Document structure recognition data
+ + + +

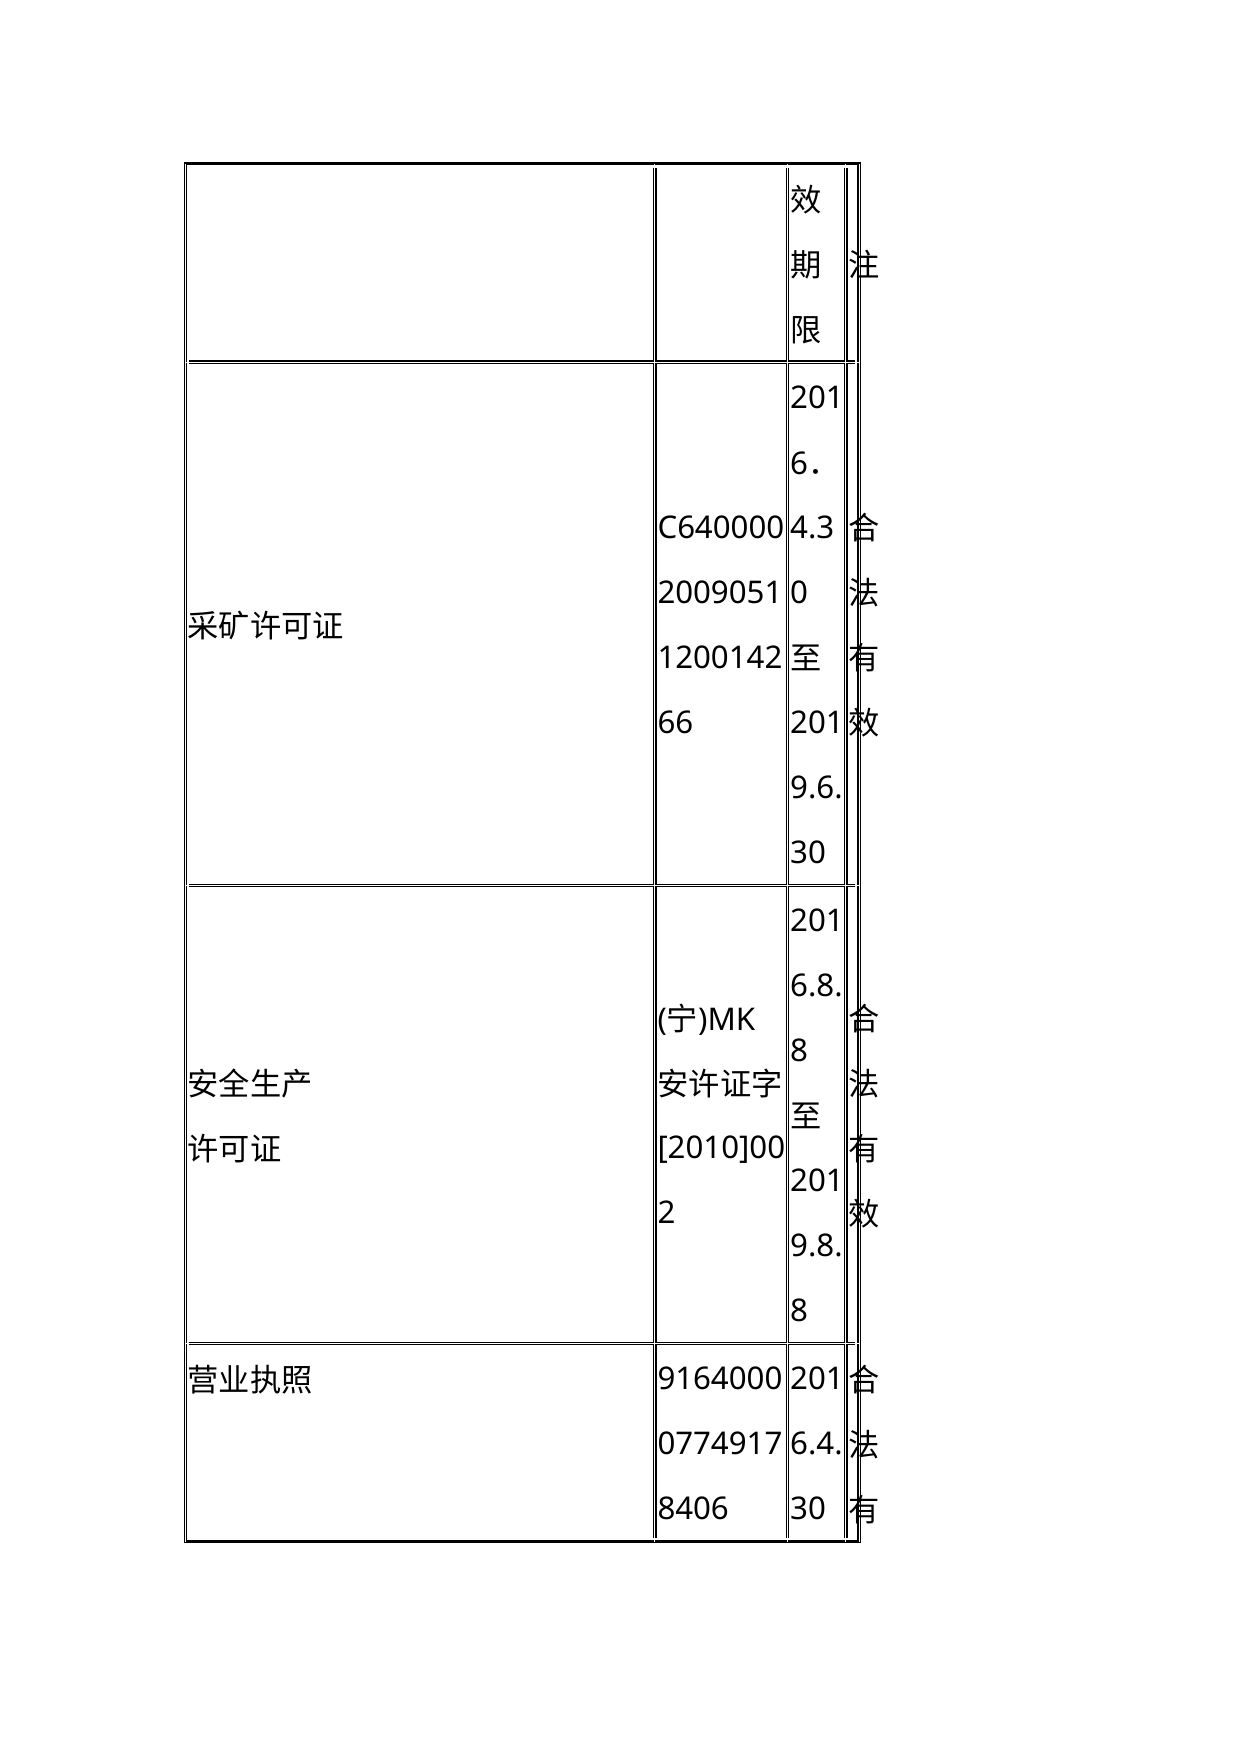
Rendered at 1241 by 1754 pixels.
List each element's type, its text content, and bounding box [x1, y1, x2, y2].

table_header 证号 [655, 165, 788, 360]
table_cell 营业执照 [185, 1342, 655, 1540]
table_cell 合法有效 [848, 360, 858, 883]
table_cell 采矿许可证 [187, 360, 653, 883]
table_cell 916400007749178406 [655, 1345, 788, 1540]
table_header 有效期限 [788, 164, 846, 360]
table_cell 2016．4.30至2019.6.30 [789, 364, 844, 883]
table_cell (宁)MK安许证字[2010]002 [657, 887, 786, 1342]
table_cell 安全生产 许可证 [187, 884, 653, 1342]
table_cell C6400002009051120014266 [657, 364, 786, 883]
table_cell 2016.4.30至2019.6.30 [788, 1342, 846, 1540]
table_cell 合法有效 [848, 884, 858, 1342]
table_cell 2016.8.8至2019.8.8 [789, 887, 844, 1342]
table_cell 合法有效 [846, 1342, 859, 1540]
table_header 证件名称 [187, 164, 655, 360]
table_header 备注 [846, 165, 857, 360]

+ + + +

• TASK TO COMPLETE
Without any pictures, retype the records above exactly.

• SOLUTION TO THIS EXERCISE
Rendered at 1241 by 1754 pixels.
List each element's type, its text content, and bounding box [x1, y1, x2, y2].

table_header 证号 [655, 165, 788, 360]
table_cell 营业执照 [185, 1342, 655, 1540]
table_cell 合法有效 [848, 360, 858, 883]
table_cell 采矿许可证 [187, 360, 653, 883]
table_cell 916400007749178406 [655, 1345, 788, 1540]
table_header 有效期限 [788, 164, 846, 360]
table_cell 2016．4.30至2019.6.30 [789, 364, 844, 883]
table_cell (宁)MK安许证字[2010]002 [657, 887, 786, 1342]
table_cell 安全生产 许可证 [187, 884, 653, 1342]
table_cell C6400002009051120014266 [657, 364, 786, 883]
table_cell 2016.4.30至2019.6.30 [788, 1342, 846, 1540]
table_cell 合法有效 [848, 884, 858, 1342]
table_cell 2016.8.8至2019.8.8 [789, 887, 844, 1342]
table_cell 合法有效 [846, 1342, 859, 1540]
table_header 证件名称 [187, 164, 655, 360]
table_header 备注 [846, 165, 857, 360]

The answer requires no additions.